Başaran, AİHM kararının yapılan muhtemel pazarlıklar sonucu verildiğini söyledi. Başaran, “Türkiye’de uzun süredir özellikle son üç yıldır benzer durumlarla karşılaşıyorduk. Ama AİHM’in bu kadar aleni politik kararlar verdiği bir süreç tarihte görülmemiştir. Karar, zamanlama olarak da üzerinde durulması ve düşünülmesi gereken bir durum. AİHM’in kararından önce Öcalan’ın ailesi görüşme başvurusu yapmıştı. Her zaman çeşitli bahanelerle engellenen bu görüşme başvuruları bu kez bir disiplin cezası gerekçe gösterilerek engellendi. İktidarın politik saiklerle almış olduğunu düşündüğümüz politik bir disiplin cezası da gündeme geldi. Hem AİHM kararı hem de bu disiplin cezası kararı birbirinden ayrı ve bağımsız ele alınamayacağını düşünüyorum” dedi.

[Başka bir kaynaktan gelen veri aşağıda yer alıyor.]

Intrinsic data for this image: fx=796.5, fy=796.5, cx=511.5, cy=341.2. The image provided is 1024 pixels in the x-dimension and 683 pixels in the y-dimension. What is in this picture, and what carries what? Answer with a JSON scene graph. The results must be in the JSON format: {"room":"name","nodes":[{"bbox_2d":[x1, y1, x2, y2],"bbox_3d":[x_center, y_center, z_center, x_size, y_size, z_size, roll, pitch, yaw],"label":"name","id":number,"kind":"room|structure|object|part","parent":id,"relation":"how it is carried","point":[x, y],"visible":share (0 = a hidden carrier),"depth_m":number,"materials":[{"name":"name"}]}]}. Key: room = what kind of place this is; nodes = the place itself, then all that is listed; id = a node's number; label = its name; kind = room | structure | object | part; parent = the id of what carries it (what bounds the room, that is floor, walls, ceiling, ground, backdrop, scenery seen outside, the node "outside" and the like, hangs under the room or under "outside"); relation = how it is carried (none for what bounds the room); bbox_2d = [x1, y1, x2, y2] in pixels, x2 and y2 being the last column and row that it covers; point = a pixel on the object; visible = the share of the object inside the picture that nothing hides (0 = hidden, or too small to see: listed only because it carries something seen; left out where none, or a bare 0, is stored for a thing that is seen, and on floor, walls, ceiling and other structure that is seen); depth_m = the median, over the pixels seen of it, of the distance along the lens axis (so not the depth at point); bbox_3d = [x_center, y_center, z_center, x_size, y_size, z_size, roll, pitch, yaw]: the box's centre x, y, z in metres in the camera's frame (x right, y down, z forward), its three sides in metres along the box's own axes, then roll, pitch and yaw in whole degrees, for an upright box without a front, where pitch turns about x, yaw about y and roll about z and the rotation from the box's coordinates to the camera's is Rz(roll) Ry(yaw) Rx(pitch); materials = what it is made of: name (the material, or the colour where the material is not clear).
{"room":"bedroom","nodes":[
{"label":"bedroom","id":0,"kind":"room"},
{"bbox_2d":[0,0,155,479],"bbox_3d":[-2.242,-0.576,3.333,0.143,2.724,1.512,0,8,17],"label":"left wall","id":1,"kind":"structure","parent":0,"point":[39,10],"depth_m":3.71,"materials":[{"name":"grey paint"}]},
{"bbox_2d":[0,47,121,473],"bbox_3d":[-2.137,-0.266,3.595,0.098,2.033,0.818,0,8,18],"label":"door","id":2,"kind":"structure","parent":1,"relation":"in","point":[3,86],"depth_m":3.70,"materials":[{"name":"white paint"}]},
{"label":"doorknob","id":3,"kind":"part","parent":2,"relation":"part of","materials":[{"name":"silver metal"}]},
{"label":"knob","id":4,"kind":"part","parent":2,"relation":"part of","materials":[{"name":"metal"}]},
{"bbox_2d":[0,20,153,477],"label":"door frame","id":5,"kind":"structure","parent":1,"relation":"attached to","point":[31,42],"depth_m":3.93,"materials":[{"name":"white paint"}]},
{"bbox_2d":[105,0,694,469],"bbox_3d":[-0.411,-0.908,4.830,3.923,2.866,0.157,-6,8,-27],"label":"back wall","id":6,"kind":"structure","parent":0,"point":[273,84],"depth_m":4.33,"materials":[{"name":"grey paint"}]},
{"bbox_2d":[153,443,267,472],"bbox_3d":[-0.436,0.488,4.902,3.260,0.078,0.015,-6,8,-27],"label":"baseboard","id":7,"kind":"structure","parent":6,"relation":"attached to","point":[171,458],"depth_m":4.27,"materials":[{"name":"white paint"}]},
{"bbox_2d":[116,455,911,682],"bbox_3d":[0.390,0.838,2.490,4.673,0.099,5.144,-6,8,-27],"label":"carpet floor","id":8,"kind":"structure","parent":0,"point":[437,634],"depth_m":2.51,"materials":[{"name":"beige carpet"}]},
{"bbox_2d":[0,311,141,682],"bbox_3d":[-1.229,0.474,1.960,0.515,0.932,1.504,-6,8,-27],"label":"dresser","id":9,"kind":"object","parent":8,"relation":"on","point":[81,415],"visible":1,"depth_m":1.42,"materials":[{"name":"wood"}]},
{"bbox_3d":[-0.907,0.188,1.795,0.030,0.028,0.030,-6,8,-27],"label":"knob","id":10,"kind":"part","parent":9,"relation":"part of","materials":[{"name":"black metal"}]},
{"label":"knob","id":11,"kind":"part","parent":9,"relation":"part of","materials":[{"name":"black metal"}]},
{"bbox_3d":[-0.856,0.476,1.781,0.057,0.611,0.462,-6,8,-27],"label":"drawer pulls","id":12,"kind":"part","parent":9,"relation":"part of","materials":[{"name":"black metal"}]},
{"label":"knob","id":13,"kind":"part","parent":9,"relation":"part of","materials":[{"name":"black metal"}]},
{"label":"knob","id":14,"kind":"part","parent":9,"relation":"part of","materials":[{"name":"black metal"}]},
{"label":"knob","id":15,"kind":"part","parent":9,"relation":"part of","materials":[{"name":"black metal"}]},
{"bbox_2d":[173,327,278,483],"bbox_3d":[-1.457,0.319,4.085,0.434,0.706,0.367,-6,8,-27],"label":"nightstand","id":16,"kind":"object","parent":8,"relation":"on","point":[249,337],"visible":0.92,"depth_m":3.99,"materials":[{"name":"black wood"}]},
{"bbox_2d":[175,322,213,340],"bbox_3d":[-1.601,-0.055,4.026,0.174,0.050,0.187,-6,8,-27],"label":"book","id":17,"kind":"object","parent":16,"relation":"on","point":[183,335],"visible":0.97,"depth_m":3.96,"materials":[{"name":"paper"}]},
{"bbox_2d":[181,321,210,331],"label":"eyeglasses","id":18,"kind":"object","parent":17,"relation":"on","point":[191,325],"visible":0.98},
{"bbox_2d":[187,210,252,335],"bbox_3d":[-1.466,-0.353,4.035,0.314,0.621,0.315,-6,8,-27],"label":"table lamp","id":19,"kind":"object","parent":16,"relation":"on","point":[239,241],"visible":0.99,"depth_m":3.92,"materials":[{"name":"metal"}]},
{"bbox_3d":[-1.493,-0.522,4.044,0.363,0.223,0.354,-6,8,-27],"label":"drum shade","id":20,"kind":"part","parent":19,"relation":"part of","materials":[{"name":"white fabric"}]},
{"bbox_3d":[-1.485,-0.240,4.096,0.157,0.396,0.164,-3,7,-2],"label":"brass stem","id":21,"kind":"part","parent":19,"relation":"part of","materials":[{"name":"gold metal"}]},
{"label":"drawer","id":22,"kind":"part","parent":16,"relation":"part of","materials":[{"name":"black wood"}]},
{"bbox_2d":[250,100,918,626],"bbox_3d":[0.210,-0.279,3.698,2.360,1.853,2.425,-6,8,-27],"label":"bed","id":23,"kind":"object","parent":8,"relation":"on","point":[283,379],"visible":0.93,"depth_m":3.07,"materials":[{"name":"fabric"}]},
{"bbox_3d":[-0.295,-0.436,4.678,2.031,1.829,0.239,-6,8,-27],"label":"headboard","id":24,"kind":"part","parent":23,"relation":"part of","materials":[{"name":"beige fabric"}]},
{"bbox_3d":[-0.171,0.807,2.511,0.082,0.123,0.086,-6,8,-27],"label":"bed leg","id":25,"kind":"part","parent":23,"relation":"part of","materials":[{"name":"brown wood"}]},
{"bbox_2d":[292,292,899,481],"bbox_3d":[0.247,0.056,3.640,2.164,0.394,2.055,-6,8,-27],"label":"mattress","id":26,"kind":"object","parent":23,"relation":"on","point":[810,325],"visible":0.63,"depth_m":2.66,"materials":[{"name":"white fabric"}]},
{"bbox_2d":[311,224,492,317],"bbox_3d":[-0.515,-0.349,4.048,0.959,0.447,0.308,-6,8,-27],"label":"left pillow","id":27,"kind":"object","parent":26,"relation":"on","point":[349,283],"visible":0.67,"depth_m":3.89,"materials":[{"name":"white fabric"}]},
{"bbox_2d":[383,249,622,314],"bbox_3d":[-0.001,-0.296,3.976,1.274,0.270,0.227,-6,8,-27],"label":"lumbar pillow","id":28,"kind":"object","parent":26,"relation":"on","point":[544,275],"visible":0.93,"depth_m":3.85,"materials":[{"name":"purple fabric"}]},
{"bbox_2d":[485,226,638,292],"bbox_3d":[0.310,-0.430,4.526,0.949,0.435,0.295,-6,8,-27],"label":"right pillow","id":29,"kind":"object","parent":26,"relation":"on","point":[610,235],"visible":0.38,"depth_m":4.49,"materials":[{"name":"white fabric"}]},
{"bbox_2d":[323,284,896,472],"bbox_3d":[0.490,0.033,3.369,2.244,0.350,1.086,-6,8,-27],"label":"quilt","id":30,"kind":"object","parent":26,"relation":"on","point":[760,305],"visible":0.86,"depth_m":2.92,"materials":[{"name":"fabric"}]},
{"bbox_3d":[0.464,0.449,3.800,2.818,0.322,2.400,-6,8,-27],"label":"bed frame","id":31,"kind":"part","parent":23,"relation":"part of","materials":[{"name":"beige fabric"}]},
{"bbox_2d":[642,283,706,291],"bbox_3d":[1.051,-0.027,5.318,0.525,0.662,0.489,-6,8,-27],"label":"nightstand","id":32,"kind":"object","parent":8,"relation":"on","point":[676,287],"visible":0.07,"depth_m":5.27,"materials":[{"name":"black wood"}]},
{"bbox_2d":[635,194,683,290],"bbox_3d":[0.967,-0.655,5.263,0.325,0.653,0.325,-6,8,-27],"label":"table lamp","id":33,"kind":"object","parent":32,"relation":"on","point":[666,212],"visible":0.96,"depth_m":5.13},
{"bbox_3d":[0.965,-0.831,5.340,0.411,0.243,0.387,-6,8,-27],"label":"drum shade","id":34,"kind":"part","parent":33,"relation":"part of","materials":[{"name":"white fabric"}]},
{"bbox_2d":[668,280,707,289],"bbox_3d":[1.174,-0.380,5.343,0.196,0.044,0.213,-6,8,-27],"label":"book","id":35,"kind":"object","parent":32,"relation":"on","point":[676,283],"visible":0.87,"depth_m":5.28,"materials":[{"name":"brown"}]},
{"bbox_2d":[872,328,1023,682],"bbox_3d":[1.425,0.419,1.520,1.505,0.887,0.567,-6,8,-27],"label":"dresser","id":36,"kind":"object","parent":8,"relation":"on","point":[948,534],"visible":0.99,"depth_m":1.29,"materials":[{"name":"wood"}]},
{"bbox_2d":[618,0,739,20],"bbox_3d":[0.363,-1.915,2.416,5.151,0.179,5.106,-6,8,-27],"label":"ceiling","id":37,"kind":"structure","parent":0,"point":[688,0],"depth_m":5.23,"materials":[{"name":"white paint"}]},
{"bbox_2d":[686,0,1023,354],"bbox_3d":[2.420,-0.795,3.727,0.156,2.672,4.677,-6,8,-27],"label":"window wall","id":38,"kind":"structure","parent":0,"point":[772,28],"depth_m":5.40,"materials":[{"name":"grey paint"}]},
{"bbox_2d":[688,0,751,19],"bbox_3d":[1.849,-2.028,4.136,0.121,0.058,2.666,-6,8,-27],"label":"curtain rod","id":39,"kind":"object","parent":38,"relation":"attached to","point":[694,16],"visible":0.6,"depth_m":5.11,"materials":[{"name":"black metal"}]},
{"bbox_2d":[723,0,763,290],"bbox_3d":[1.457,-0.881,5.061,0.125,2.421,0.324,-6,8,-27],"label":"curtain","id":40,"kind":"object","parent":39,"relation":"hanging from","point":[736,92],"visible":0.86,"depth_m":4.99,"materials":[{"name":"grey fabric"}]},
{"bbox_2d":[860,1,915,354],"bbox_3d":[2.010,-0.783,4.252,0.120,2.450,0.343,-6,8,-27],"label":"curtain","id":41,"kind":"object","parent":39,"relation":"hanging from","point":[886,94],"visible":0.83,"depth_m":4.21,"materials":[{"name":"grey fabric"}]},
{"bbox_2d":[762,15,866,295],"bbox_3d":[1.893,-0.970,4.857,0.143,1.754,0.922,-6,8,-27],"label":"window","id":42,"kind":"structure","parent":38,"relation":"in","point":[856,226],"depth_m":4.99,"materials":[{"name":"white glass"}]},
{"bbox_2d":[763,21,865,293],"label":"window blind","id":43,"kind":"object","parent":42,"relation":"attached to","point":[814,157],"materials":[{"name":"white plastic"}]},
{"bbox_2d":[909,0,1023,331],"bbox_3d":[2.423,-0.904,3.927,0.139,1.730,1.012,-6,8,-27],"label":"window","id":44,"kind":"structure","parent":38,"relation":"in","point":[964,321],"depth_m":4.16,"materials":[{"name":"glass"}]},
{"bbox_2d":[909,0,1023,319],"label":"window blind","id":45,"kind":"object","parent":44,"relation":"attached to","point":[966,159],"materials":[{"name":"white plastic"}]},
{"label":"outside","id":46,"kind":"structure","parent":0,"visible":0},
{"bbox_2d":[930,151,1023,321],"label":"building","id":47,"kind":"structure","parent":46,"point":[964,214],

‘Ortadoğu’da iki ideolojinin savaşı yürütülüyor’
Öcalan’a ilişkin hem iç hukukta hem de uluslararası hukukta verilen kararları, Öcalan’ın 15 Şubat 1999 yılında Türkiye’ye getirildiği “komplo” süreci benzeten Başaran, şunları söyledi:
“Bir tarafta AKP iktidarı ve ortağı MHP, Türkiye gladiosu ve bununla beraber uluslararası güçlerin ortaklaştığı tekçi, inkarcı, yok sayan, imhacı bir sistemin temsilcileri bir taraftan da Sayın Öcalan şahsında Ortadoğu’da, Kürdistan’da ortaya çıkan bir paradigmanın çatışmasının bir sonucu olarak karşımıza çıkıyor. Bugün Türkiye’de, Ortadoğu’da ve Kürdistan’da derin bir bunalım hali varsa, hem ekonomik bunalım, hem çatışma zeminlerinin her gün biraz daha derinleşmesi, kadın üzerindeki katliamların ve tacizlerin derinleşmesi, erkek egemen bakış açısının bu kadar yükselmesini Sayın Öcalan üzerindeki bu tecritten bağımsız değerlendirmemiştik. Çünkü bugün bir taraftan Ortadoğu’da vekalet savaşları yürütülürken bir taraftan da iki ideolojinin savaşı yürütülüyor.”
‘Öcalan Ortadoğu’daki dengeleri değiştirecek bir bakış açısına sahip’
Başaran, Ortadoğu’da uluslararası güçlerin dahil olduğu savaş sürecinde Öcalan’ın çözüm gücü olduğunu hatırlatarak, Öcalan’a dönük AİHM kararı ile birlikte çözüm gücünün susturulmaya çalışıldığını ifade etti. Başaran, bu konuda “Bugün Sayın Öcalan’ın bir sözü sadece halk üzerinde etki etmeyecek ya da Türkiye’deki, Kürdistan’daki dengeleri değiştirmeyecek. Ortadoğu’daki dengeleri değiştirebilecek bir güçte bir bakış açısına sahip” ifadelerini kullandı.
‘Tecrit derhal kaldırılmalı’
Öcalan’a dönük ağırlaştırılan tecride dönük hükümete ve başta CPT olmak üzere uluslararası kuruluşlara yaptıkları çağrıların karşılıksız kaldığını ifade eden Başaran, son olarak şunları söyledi: “Bu tecrit derhal kaldırılmalı hatta Sayın Öcalan özgürlüğüne kavuşturulmalıdır. Tecritle beraber derinleşen bu savaş ortamından sadece Kürtler zarar görmeyecek, Ortadoğu ve bütün halkların bu atmosferden zarar göreceği bilinmelidir. AİHM kararı, toplumda kaygıların artmasının önünü açmıştır.”